** WHAT THE EXERCISE ASKS **
Only lines containing the string "OTG连接教程" belong in the answer; copy all of them from the entries.

Saved data entries
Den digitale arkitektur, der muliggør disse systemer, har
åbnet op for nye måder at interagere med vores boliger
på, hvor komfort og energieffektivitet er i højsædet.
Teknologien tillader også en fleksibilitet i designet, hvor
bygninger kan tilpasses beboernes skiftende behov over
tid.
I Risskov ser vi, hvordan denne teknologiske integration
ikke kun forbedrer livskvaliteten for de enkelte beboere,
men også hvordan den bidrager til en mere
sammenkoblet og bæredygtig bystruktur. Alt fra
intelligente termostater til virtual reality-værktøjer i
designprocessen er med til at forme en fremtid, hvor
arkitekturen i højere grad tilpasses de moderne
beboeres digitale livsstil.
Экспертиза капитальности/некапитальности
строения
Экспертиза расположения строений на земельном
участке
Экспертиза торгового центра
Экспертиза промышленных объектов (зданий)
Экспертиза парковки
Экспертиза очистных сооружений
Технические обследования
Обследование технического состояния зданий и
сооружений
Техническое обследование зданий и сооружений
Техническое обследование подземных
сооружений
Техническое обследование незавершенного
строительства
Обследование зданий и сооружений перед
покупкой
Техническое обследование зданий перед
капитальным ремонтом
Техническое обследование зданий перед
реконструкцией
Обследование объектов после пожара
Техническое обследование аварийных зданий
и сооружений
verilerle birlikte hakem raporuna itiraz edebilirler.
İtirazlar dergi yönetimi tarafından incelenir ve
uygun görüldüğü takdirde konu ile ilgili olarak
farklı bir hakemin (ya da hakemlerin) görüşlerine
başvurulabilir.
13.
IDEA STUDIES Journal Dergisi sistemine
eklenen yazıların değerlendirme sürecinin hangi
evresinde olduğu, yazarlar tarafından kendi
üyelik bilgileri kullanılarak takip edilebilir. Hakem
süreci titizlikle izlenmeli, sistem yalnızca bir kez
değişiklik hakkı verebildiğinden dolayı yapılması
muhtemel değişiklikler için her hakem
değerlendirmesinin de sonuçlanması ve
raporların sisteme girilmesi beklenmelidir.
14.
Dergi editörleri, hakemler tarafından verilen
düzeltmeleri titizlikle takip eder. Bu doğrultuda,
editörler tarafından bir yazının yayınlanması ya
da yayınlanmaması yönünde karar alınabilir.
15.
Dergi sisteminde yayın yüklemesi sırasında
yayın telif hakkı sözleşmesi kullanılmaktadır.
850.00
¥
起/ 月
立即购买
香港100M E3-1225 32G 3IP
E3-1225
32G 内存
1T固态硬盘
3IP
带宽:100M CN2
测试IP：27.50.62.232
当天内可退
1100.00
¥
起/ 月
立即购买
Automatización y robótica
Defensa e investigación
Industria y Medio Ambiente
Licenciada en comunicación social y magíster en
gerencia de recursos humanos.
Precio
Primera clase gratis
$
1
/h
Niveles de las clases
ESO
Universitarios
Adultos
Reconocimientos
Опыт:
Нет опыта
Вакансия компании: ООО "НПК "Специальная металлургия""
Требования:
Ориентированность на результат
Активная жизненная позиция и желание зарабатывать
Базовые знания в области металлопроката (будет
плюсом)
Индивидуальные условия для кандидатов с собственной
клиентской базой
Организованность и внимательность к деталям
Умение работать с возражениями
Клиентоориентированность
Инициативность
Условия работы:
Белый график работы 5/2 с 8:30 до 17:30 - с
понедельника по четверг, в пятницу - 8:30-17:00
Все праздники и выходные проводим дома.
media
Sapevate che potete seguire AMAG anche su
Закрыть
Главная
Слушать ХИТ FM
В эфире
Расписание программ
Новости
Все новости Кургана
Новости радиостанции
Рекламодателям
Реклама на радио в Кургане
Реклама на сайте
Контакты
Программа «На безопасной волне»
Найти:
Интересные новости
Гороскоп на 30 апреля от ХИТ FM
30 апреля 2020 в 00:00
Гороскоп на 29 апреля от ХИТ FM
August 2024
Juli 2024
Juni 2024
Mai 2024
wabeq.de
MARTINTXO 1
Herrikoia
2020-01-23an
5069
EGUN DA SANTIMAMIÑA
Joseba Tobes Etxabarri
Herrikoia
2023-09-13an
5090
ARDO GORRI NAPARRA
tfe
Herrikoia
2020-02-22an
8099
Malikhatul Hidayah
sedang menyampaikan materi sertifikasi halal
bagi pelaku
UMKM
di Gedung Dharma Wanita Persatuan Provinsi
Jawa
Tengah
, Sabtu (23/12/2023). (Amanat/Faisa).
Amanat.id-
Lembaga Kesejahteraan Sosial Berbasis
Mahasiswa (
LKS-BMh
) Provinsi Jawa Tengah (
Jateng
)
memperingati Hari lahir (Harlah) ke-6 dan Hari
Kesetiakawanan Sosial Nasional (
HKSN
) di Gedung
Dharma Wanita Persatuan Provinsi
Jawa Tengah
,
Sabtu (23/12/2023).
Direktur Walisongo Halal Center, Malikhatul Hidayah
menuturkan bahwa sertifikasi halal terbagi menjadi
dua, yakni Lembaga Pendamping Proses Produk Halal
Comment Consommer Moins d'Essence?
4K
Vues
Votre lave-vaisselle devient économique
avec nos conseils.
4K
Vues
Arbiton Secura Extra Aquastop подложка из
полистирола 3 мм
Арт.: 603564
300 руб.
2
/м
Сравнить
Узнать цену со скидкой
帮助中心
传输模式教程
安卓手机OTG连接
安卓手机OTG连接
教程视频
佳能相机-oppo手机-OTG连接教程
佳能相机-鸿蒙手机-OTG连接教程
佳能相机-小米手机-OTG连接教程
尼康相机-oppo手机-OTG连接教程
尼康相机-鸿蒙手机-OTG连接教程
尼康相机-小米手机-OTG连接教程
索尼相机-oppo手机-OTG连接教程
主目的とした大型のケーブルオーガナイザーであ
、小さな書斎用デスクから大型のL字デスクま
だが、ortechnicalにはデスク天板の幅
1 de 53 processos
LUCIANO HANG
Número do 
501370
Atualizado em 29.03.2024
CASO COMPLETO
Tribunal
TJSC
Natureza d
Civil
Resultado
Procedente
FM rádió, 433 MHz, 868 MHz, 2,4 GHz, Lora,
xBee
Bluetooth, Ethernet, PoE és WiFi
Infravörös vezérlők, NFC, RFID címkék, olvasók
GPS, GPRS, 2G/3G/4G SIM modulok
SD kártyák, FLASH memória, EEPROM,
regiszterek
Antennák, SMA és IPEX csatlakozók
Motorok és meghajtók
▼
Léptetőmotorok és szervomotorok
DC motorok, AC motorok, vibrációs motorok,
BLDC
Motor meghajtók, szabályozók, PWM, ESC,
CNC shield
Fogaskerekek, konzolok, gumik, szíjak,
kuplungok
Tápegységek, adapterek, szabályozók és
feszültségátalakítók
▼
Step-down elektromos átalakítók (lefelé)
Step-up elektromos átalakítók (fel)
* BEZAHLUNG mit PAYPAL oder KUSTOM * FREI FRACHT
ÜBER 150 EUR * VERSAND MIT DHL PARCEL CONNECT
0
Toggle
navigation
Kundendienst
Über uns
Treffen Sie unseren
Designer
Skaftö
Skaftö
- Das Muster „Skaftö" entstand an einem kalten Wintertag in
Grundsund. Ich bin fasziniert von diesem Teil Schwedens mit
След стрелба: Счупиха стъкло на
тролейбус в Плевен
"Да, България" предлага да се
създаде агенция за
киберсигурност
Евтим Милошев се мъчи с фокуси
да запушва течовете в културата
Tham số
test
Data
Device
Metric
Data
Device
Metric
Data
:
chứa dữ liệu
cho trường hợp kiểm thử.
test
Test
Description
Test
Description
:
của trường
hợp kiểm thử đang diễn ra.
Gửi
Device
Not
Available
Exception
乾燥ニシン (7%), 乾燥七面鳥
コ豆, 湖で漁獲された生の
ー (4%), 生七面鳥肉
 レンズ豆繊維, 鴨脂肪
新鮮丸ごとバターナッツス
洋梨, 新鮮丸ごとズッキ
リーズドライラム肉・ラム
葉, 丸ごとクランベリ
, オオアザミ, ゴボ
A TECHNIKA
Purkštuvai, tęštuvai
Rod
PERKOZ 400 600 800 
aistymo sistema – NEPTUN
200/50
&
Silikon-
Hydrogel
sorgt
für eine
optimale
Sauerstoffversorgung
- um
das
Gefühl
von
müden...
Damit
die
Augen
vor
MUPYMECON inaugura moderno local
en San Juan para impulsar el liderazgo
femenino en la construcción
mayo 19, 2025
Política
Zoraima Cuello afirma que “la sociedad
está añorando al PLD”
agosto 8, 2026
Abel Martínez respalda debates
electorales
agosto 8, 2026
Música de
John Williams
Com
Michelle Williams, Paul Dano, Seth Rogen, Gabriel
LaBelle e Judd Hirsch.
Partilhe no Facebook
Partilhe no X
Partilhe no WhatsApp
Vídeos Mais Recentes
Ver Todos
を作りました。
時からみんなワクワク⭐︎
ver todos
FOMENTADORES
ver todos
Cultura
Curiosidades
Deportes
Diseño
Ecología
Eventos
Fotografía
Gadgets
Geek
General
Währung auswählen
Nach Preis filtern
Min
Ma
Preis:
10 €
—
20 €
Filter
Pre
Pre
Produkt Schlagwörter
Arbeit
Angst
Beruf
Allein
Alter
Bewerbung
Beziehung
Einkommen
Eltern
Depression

** RESULT FOR THIS EXERCISE **
佳能相机-oppo手机-OTG连接教程
佳能相机-鸿蒙手机-OTG连接教程
佳能相机-小米手机-OTG连接教程
尼康相机-oppo手机-OTG连接教程
尼康相机-鸿蒙手机-OTG连接教程
尼康相机-小米手机-OTG连接教程
索尼相机-oppo手机-OTG连接教程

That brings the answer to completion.